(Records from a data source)
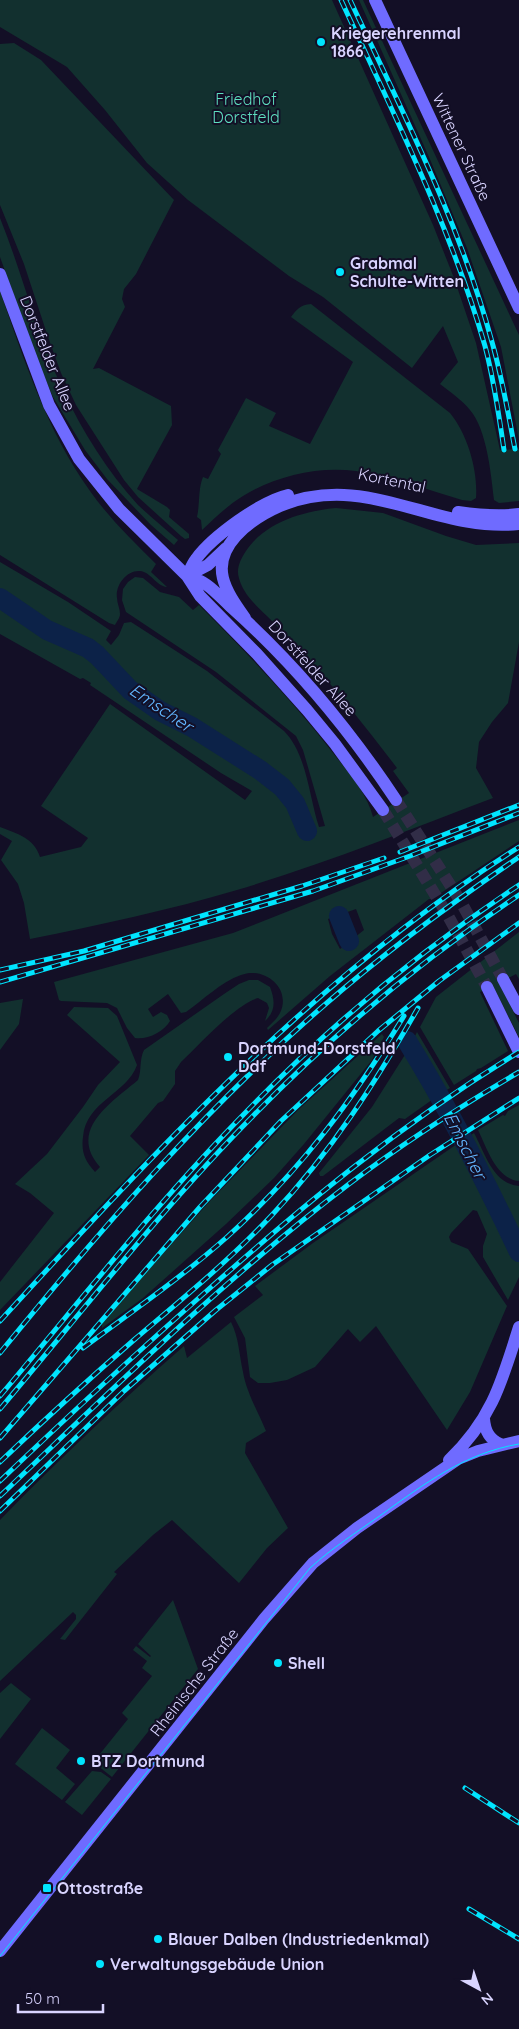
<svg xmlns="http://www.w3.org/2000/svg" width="519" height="2029" font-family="Quicksand,sans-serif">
	<rect width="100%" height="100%" fill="#130f26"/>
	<path fill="#12302f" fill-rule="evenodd" d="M0,0h332l101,225 21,53 22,65 24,107 19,-1v52l-20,2 -5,-3c-3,-26 -7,-70 -24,-90 -8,-10 -20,-18 -30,-26l18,-22 -15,-36 -31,42 -89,-71 -34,-21 -101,-76 -41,-37 -42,-53 -38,-43 -67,-40z
		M359,0h4l156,335v105l-18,-93 -34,-99 -38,-91z
		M14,43l27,17 133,140 -38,74 -12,15 -2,10 3,8 -32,62 6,-1 72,38 1,19 -35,64 30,18 3,3 -1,7 20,17v4l-4,1 -4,-3 -43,-39 -14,-17 -48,-75 -15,-32 -13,-36 -24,-73 -24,-59v-161z
		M0,218c23,57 37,117 63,172 19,41 45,82 75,115 13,12 27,24 40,35l-4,5 -23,-20 -44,-46 -22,-29 -32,-53 -15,-35 -38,-105z
		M0,291c24,69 47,140 90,200 19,27 43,50 66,73l-5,8 16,15c-11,-1 -16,-15 -27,-16 -14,-1 -25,15 -23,27 0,5 3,11 3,16 0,4 -3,7 -5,11l-6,-2 -109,-68z
		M311,304l139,109c18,22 28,58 26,85l-5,3 -9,-1c-34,-10 -70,-24 -106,-29 -39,-5 -80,5 -113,25 -15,9 -28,22 -41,34l-1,-10 -4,-3c3,-13 1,-28 6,-40l5,2 13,-25 -3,-4 28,-52 30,15 -7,13 41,18 43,-82 -62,-45c6,-8 9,-12 20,-13z
		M336,508l47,5 63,23 30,9 43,-2v99l-11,61 -16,19 -13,20 -3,26 17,30c-85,32 -169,66 -256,92 -68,20 -137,35 -207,49l-6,-36 -6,-19 -17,-24 11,-19 -12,-7v-7c18,7 34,11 40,30l41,-10 7,-9 -47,-32 69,-102 135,96 7,-9 -31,-18 -131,-88 1,-2 -8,-5 -3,1 -80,-45v-72l68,40 43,29 -5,9 5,5 8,-10 5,-12 7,-1 76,49 77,60c23,23 25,66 35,96l6,-1 -22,-76 -7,-14 -80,-64 -90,-60 -4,-12 1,-11 5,-7 7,-5 8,1 17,14 19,5 14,13 6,-5c47,47 93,95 134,148 15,19 34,40 40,64l36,-24 -16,-22 4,-3c-29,-38 -59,-76 -91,-112 -12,-12 -23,-24 -34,-35 -10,-10 -22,-20 -28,-31 -3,-5 -6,-13 -6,-18 0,-8 4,-15 8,-21 19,-29 58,-40 90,-43z
		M519,820v21l-87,58h-3l-99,77 -62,54 -1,-2c5,-5 10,-9 13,-15 12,-25 -16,-47 -39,-38 -20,7 -38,25 -55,37l-5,1 -13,-19 -20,15 5,8 8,-5 6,3 3,6c-6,11 -23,19 -35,17l-8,-10 -10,-20 -10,-5 -46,-2 -2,-1 -5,-18 179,-49zM356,909l8,21 -24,19 -8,-15 -4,-15z
		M519,932v47l-3,-5 -17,9 20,40v14l-26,-51 -13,6 28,59 -27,17 -4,1 -1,2 -22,14 -34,-58 16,-30z
		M249,980h9l12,7c5,13 6,24 -5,34l4,-13 -2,-5 -9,-5c-22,6 -59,47 -77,64l-6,9v13l-12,17 -5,2 -28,33 19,19 -149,155v-28l54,-69 -24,-20 -15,-9 32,-30 36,-47 15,-22 22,-23 -53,-47 7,-8 34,1 9,8 20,49c-10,29 -51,36 -54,72 -2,15 2,24 12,35l5,-5c-33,-37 12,-65 38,-87 4,-10 1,-20 6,-30l80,-56 15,-10z
		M23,999l-4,25 -19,26v-47z
		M417,1032l33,56 -8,5 -30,-51z
		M382,1034l2,3 -12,23 -68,84 -30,34 -48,46 -83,74 -41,30v-6l107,-120 89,-92z
		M408,1050l28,47 -31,22 -6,-1 -76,58h-3l-1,-3 53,-66z
		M519,1105v76c-23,-2 -32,-33 -41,-51l25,-15 2,1 3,-5z
		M474,1133c11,20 19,51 45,53v58l-54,-105z
		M460,1142l59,118v17l-11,23 -25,-43v-11l4,-12 -10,-23 -4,-1 -22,23 -2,4 2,5 17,7 39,57 -37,86 -23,38 -71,-104 -16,16 -12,-13 -33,38 -28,13 -17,3h-12l-8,-6 -5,-39 -11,-21 29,-22 -8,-9 58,-43z
		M231,1322c8,16 8,32 12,50 3,19 15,40 23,59l-20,12 -1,10 43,75 -21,20 -28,35 -67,-63 -19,15 -39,37 3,2 -52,66 -5,-1 16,-20v-4l-3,-3 -73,69v-161c59,-61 120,-118 184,-174l3,12z
		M173,1600l25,69 -86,108 -14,-11 1,-3 -4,-3 33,-41 -6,-6 30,-37 -10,-8 5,-7 -14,-11 3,-4 14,11 1,-1 -13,-12z
		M11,1683l20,16 -31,40v-46z
		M42,1728l28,22 -14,18 19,16 -13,16 -47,-36z
		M92,1771l9,1 10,7 -29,36 -17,-13z"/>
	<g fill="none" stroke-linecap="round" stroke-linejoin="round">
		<path stroke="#0c2248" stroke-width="20" d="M0,598l47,32 41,18 9,7 33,35 30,21 32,16 68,43 22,17 13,16 12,28
			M339,916l10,25
			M407,1041c42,68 78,139 112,211"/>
		<path stroke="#312d47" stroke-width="12" stroke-dasharray="12 6" stroke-linecap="butt" d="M396,800l65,102 42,77
			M383,810l64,104 40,73"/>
		<path stroke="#6f6bff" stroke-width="12" d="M375,0l144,308
			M0,274l49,131 30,54 40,50 68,67 13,20 57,58 50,56 28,34 48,66
			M458,512c21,3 40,5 61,2
			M187,576c3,-6 5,-12 9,-17 16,-22 65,-58 92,-64
			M187,576c19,4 29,17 43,30 64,57 119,123 166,194
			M187,576l21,-11 18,-17
			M245,618c-20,-28 -36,-52 -9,-82 12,-13 28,-23 44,-30 87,-36 154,27 239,18
			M503,979l16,30
			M487,987l32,65
			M484,1419c1,12 5,20 16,25
			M449,1460c43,-41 53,-79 70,-133
			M0,1951l264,-332 49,-56 44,-35 101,-69 20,-8 41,-10"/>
		<path stroke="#00e5ff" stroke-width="1" d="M0,1956l310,-388c22,-20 47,-36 71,-53 43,-31 84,-62 138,-71"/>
		<g stroke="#00e5ff" stroke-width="5">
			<path id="rail" d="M341,0c52,113 109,225 144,346 9,34 14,69 19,104
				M350,0c52,111 110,223 142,342 10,35 16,71 23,107
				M400,852l119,-47
				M0,970l84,-19 218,-65 82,-28
				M0,982l313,-91 97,-35 109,-43
				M0,1321c158,-173 319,-348 519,-474
				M83,1348c48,-36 99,-71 144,-111 74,-67 125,-136 177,-221
				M0,1353c99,-122 203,-242 321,-345 63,-55 129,-104 198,-151
				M0,1396c81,-96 159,-196 247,-285 82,-85 174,-161 272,-226
				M0,1409c83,-98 162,-201 252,-292 81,-83 171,-158 267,-222
				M0,1438l200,-231 81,-86 97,-90 61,-50 80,-58
				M0,1462c44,-42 89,-83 135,-123 47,-40 95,-79 137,-124 60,-64 103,-132 146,-207
				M0,1481c66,-63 133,-125 201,-185 102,-91 201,-173 318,-244
				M0,1496c113,-107 225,-218 349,-312 54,-41 112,-78 170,-112
				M0,1511l124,-120 92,-81 56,-45 158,-110 89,-57
				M465,1788l54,35
				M469,1909l50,30"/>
		</g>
		<use href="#rail" stroke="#130f26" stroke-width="3" stroke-dasharray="9" stroke-linecap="butt"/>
	</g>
	<g fill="#00e5ff" stroke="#130f26" stroke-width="2">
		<circle cx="321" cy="42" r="5"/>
		<circle cx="340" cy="272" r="5"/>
		<circle cx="228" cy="1057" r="5"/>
		<circle cx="278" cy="1663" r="5"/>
		<circle cx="81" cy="1761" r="5"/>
		<rect x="42" y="1883" width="10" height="10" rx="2.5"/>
		<circle cx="158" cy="1939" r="5"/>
		<circle cx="100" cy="1964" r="5"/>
	</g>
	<g text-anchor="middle" stroke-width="4" stroke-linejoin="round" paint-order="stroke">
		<g font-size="16" font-weight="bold" fill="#d9d4ff" stroke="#130f26" text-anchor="start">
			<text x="331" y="39">Kriegerehrenmal<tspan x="331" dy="18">1866</tspan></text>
			<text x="350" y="269">Grabmal<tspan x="350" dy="18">Schulte-Witten</tspan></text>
			<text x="238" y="1054">Dortmund-Dorstfeld<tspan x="238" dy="18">Ddf</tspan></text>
			<text x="288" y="1669">Shell</text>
			<text x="91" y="1767">BTZ Dortmund</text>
			<text x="57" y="1894">Ottostraße</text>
			<text x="168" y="1945">Blauer Dalben (Industriedenkmal)</text>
			<text x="110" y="1970">Verwaltungsgebäude Union</text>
		</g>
		<g font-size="16" fill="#5fe0c0" stroke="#130f26">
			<text x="246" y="105">Friedhof<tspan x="246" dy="18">Dorstfeld</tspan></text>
		</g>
		<g font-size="16" fill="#d9d4ff" stroke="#130f26">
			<text transform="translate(462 147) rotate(65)" y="6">Wittener Straße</text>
			<text transform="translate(48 353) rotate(68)" y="6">Dorstfelder Allee</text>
			<text transform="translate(392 480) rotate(12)" y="6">Kortental</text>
			<text transform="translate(313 668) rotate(48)" y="6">Dorstfelder Allee</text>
			<text transform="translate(194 1682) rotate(-52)" y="6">Rheinische Straße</text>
		</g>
		<g font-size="18" font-style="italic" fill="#62b6ff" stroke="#130f26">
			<text transform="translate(161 708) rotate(34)" y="6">Emscher</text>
			<text transform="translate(465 1146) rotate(63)" y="6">Emscher</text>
		</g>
	</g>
	<g transform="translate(479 1989) rotate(140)" stroke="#130f26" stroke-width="4" paint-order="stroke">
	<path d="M0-4L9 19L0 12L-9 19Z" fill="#d9d4ff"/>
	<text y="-8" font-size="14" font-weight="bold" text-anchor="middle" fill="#d9d4ff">N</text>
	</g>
	<path d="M18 2004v8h85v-8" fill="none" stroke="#d9d4ff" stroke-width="2.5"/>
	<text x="25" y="2004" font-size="15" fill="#d9d4ff" stroke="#130f26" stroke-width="4" paint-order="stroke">50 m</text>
</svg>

**PROBLEM TO WORK ON:**
Among the lines above, which ones hold the string "bold"? Show them.

**RESULT:**
		<g font-size="16" font-weight="bold" fill="#d9d4ff" stroke="#130f26" text-anchor="start">
	<text y="-8" font-size="14" font-weight="bold" text-anchor="middle" fill="#d9d4ff">N</text>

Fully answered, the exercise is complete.